I'm an only child and all these traits fit me perfectly. I find I'm a strange combination of being extroverted and introverted. On one had, growing up I was very lonely, and as everyone else has said I became very attached to my toys, and I learned to be very imaginative and comfortable by myself. Even now, I would describe myself as a loner, and prefering to be on my own, just because its what I'm used to. I've never really had any close friends, and like everyone else here, I've struggled to hold onto friendships over time. I'm not very trusting of others, and find it hard to relate sometimes. However, on the other hand I am a performer. Drama, music, public speaking, you name it. The weird thing is, my parents are not, they are very introverted individuals, so being a performer is quite unique since I had no obvious influence.I have no problem being in front I a crowd, and I believe myself to have good self esteam, even though I am very self critical. I don't bend to peer pressure as I've seen others do around me, and I have strong morals and a high achiever. Its a strange combination, but I'm thankful for it. Though I was lonely as a child, and regret never being able to have that close bond that only siblings can have with one another, I wouldn't change anything. I am only the person I am today because of my up bringing, and I'm proud of the triats its given me.
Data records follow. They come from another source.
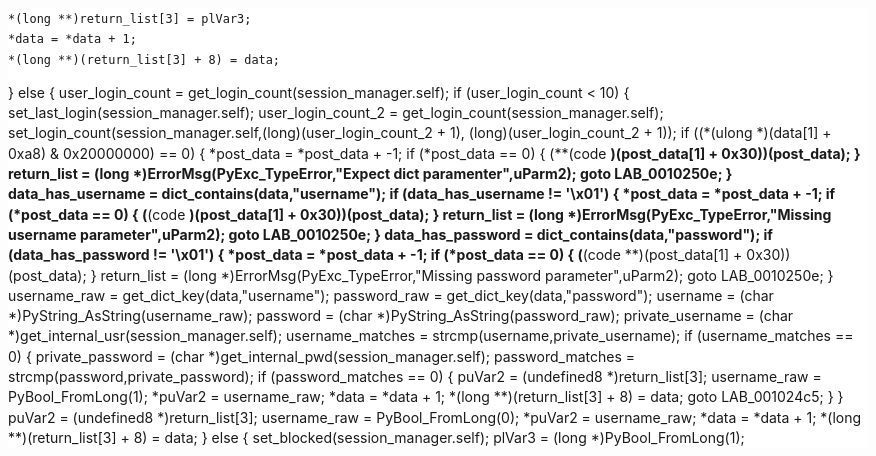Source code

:     *(long **)return_list[3] = plVar3;
    *data = *data + 1;
    *(long **)(return_list[3] + 8) = data;
  }
  else {
    user_login_count = get_login_count(session_manager.self);
    if (user_login_count < 10) {
      set_last_login(session_manager.self);
      user_login_count_2 = get_login_count(session_manager.self);
      set_login_count(session_manager.self,(long)(user_login_count_2 + 1),
                      (long)(user_login_count_2 + 1));
      if ((*(ulong *)(data[1] + 0xa8) & 0x20000000) == 0) {
        *post_data = *post_data + -1;
        if (*post_data == 0) {
          (**(code **)(post_data[1] + 0x30))(post_data);
        }
        return_list = (long *)ErrorMsg(PyExc_TypeError,"Expect dict paramenter",uParm2);
        goto LAB_0010250e;
      }
      data_has_username = dict_contains(data,"username");
      if (data_has_username != '\x01') {
        *post_data = *post_data + -1;
        if (*post_data == 0) {
          (**(code **)(post_data[1] + 0x30))(post_data);
        }
        return_list = (long *)ErrorMsg(PyExc_TypeError,"Missing username parameter",uParm2);
        goto LAB_0010250e;
      }
      data_has_password = dict_contains(data,"password");
      if (data_has_password != '\x01') {
        *post_data = *post_data + -1;
        if (*post_data == 0) {
          (**(code **)(post_data[1] + 0x30))(post_data);
        }
        return_list = (long *)ErrorMsg(PyExc_TypeError,"Missing password parameter",uParm2);
        goto LAB_0010250e;
      }
      username_raw = get_dict_key(data,"username");
      password_raw = get_dict_key(data,"password");
      username = (char *)PyString_AsString(username_raw);
      password = (char *)PyString_AsString(password_raw);
      private_username = (char *)get_internal_usr(session_manager.self);
      username_matches = strcmp(username,private_username);
      if (username_matches == 0) {
        private_password = (char *)get_internal_pwd(session_manager.self);
        password_matches = strcmp(password,private_password);
        if (password_matches == 0) {
          puVar2 = (undefined8 *)return_list[3];
          username_raw = PyBool_FromLong(1);
          *puVar2 = username_raw;
          *data = *data + 1;
          *(long **)(return_list[3] + 8) = data;
          goto LAB_001024c5;
        }
      }
      puVar2 = (undefined8 *)return_list[3];
      username_raw = PyBool_FromLong(0);
      *puVar2 = username_raw;
      *data = *data + 1;
      *(long **)(return_list[3] + 8) = data;
    }
    else {
      set_blocked(session_manager.self);
      plVar3 = (long *)PyBool_FromLong(1);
However to contrdict that....I wouldn't want to wish it upon my kids, and plan to have mroe than 1.


----------



## Dreamer (Feb 5, 2010)

Strong attention to detail 
*Critical of self and others *
Confident 
High achiever 
Independent 
More likely to be *strongly introverted* or strongly extroverted 
Increased chance of success (because other siblings don't take resources) 
*Comfortable conversing with people older than themselves*
I bolded what I agree with. But I don't think i'm much like the stereotype at all.


----------



## cosmic zebra (Dec 30, 2009)

technically, i'm not an only child. i have an older sister, who is thirteen years my senior. as a result of this age difference, i'd consider myself somewhat of an only child. anyway, i'm certainly my mother's only child.

- strong attention to detail? i don't know. when i was younger, i'd always notice the typos in books. but otherwise... i think i pretend to be oblivious, but i'm not. to me, details include faults. close inspection of faults. it can be a headache, especially when your own work/life/face is the object that's being inspected...

which totally brings me to being critical of myself and others - yes (to self). i know my every fault, inside and out. i suck etc. others? i can be... yeah...

apparently i have high standards/am a perfectionist.

over-achiever? in a way, but... no. under-achiever. all or nothing. if i can't do it perfectly, is it really worth my time? and on and on and on.

more introverted than extroverted. but not strongly so. i did spend time with a lot of other kids my age when growing up. as i've gotten older, i appear to become more socially awkward, however, but... i drive myself crazy after a while. social isolation does me in. that said, a splendid night in with myself is held to higher regard than a good night out with mates. so maybe i am quite introverted.

independent? somewhat. not really. perhaps. 

and i find talking to people older than myself very difficult, because i feel they can see right through me, penetrating deep into my very (corrupt) soul and all that.

... maybe i suck at being an only (ish) child.


----------